- the TSX Income Trust Index as a whole yields over 14%
- there's another two years till the 2011 date when trusts have to pay corporate tax rates; some trusts have tax deferral credits that can allow them to last even longer without having any income that will be taxed and so can continue to operate as a trust without harm ( e.g. Bell-Aliant symbol: BA.UN, says it can go till 2012 and I think EPCOR, symbol: EP. UN, says 2013)
- even if one removes 30% tax from present distributions (it's actually scheduled to be 28% by 2011), that leaves 70% x 14% return = 9.8%, which will be considered eligible dividends but after tax the taxable investor gets about the same amount as now (see PricewaterhouseCoopers Planning for 2011 and Beyond written around May 2008)
- for taxable accounts, income trusts start to look like an interesting possibility, though of course, business conditions of the recession are likely also to cause a number of reductions in distributions. (For RRSP / registered accounts, PricewaterhouseCoopers show that the new tax will cut the net after-tax amount by about 28%)
- notable quote from PwC: "Given the reaction to the SIFT tax by the markets to date, it appears that the markets do not fully consider tax issues." If that was the situation back in May and things have got relatively much worse since, isn't that saying BUY! There's a good chance prices of trusts will rise.

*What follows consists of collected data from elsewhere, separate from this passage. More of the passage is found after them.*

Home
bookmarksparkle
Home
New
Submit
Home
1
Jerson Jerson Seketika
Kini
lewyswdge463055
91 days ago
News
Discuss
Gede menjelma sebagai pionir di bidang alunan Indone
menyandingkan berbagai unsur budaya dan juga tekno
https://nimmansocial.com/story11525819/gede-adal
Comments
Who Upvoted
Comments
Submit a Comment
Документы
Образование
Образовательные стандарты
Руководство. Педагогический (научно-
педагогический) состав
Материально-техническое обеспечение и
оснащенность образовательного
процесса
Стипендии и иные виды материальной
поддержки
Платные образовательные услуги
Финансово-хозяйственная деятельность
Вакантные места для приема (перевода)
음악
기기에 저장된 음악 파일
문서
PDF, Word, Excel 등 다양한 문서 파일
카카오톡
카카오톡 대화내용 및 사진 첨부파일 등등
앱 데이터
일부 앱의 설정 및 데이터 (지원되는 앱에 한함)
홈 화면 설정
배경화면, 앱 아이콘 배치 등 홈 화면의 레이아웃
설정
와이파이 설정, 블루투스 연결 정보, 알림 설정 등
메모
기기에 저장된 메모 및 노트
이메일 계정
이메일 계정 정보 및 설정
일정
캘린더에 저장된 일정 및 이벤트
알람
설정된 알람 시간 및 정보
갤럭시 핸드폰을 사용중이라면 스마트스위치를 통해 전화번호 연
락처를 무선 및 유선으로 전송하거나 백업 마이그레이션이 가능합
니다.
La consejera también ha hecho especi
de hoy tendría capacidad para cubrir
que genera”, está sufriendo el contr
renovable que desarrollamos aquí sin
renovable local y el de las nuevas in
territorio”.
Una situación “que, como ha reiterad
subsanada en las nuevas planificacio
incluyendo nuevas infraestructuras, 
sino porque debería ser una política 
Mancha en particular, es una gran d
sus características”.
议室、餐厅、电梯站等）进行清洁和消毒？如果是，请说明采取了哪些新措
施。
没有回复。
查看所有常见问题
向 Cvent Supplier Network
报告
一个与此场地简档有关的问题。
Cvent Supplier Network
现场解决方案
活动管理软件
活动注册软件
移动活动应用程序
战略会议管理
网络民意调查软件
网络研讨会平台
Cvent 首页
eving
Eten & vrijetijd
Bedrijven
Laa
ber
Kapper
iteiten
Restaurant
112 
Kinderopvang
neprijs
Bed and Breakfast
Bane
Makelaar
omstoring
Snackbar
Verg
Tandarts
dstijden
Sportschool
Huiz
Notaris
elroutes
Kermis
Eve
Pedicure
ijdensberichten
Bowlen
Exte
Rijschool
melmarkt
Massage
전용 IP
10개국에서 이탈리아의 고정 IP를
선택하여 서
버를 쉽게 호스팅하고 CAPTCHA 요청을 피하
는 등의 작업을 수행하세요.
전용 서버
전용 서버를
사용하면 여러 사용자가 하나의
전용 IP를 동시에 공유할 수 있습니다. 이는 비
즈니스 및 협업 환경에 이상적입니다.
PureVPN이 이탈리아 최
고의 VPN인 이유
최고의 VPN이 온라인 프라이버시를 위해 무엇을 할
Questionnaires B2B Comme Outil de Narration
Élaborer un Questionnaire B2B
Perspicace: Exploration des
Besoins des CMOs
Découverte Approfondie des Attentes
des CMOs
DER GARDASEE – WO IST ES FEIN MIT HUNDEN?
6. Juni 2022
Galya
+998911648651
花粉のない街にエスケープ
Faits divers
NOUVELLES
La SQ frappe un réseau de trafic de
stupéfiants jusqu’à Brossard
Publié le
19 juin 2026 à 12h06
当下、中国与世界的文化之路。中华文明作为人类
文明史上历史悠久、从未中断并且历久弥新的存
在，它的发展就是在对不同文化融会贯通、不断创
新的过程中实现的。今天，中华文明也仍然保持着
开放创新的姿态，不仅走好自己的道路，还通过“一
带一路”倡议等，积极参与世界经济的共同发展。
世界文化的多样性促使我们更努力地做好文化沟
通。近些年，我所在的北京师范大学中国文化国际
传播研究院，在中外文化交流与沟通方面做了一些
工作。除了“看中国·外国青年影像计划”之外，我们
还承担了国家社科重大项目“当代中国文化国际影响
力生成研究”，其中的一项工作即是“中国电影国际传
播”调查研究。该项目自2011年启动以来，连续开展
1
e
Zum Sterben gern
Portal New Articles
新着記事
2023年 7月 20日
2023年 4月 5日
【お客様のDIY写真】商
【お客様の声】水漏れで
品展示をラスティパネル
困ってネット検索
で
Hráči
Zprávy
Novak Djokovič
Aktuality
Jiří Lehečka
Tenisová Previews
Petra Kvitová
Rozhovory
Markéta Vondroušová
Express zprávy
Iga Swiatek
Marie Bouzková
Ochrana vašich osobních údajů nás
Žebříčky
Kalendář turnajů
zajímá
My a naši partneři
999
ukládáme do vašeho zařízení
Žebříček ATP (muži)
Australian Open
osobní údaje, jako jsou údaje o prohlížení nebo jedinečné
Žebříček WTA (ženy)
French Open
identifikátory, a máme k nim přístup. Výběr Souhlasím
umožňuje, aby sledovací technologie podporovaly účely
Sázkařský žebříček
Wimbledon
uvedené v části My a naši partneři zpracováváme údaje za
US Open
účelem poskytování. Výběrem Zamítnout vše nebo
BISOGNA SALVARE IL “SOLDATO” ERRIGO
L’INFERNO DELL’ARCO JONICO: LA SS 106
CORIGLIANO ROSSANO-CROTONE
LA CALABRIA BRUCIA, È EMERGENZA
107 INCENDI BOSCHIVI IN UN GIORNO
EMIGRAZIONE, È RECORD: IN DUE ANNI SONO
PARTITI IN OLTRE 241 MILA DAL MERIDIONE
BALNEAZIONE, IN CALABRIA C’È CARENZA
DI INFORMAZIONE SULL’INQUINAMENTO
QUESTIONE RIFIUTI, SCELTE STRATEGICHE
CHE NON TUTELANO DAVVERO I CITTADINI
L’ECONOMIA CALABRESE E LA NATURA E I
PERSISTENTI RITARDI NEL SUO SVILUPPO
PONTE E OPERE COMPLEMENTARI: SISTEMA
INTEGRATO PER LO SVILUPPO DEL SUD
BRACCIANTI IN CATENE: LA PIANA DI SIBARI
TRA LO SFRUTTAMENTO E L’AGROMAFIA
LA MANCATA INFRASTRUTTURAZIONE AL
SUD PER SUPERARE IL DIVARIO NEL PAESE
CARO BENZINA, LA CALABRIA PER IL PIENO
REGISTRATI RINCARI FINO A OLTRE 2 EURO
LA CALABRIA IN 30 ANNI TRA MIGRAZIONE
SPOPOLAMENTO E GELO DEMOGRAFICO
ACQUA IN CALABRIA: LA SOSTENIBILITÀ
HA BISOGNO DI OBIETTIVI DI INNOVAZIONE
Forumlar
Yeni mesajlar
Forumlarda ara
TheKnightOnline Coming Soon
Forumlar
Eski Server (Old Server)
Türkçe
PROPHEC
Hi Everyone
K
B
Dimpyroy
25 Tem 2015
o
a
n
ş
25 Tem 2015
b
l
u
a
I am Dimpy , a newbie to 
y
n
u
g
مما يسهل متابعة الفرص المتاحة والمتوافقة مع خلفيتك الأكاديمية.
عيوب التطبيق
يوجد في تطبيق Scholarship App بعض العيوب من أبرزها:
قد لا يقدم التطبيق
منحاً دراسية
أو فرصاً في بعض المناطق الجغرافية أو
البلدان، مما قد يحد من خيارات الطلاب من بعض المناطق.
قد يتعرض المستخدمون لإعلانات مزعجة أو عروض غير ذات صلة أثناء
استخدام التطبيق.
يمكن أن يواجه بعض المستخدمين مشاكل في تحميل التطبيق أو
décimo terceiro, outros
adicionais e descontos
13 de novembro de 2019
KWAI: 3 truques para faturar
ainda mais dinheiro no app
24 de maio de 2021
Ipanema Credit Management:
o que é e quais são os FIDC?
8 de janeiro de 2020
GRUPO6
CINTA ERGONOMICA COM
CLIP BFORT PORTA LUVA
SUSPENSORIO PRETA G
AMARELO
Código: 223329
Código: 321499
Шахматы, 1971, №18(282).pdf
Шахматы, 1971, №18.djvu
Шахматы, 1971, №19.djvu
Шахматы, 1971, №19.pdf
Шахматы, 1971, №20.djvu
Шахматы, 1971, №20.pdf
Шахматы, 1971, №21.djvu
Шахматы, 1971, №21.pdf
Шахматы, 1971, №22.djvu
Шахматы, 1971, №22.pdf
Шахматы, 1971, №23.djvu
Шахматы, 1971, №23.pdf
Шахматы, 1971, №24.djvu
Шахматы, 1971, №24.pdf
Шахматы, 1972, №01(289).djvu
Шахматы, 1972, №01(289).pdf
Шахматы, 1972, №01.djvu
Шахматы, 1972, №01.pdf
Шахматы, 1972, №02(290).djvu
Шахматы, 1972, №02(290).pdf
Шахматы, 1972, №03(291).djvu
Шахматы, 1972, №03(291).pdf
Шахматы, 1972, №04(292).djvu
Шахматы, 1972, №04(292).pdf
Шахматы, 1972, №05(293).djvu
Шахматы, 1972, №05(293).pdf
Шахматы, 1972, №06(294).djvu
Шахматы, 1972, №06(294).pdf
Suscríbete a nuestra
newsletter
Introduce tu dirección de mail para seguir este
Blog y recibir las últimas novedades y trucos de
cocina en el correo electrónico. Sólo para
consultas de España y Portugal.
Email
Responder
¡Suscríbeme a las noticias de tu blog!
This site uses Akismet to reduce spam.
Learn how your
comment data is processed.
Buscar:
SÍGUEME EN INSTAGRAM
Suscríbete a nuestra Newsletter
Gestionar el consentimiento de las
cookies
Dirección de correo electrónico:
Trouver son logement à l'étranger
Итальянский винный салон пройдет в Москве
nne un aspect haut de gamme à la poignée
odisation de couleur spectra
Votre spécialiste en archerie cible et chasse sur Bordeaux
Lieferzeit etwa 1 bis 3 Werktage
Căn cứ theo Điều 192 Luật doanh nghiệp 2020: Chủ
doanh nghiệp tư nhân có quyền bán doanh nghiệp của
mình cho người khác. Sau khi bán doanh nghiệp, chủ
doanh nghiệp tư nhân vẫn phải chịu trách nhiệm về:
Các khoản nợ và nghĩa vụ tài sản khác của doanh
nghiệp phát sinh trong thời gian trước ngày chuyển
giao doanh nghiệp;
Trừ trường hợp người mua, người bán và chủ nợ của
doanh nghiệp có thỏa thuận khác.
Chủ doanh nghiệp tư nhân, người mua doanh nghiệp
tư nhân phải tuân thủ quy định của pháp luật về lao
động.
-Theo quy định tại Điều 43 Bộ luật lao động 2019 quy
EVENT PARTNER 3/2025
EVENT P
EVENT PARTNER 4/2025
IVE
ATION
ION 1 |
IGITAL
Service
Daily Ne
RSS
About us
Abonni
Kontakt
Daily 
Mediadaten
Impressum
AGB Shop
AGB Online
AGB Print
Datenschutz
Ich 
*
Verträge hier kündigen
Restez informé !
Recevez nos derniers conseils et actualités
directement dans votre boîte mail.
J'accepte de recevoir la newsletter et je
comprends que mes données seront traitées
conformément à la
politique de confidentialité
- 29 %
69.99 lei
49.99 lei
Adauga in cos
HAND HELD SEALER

After all Income Trusts are just various types of business in the cloak of a certain legal structure. They are not just tax artefacts like Labour-sponsored Funds were.
- I found one Closed-End Fund Investment Trust - Citadel Diversified Investment Trust (CTD.UN) that itself holds a bunch of Income Trusts and has been trading at a huge discount around 20% from Net Asset Value, boosting the distribution yield to almost 17%. That's a lot of downside protection.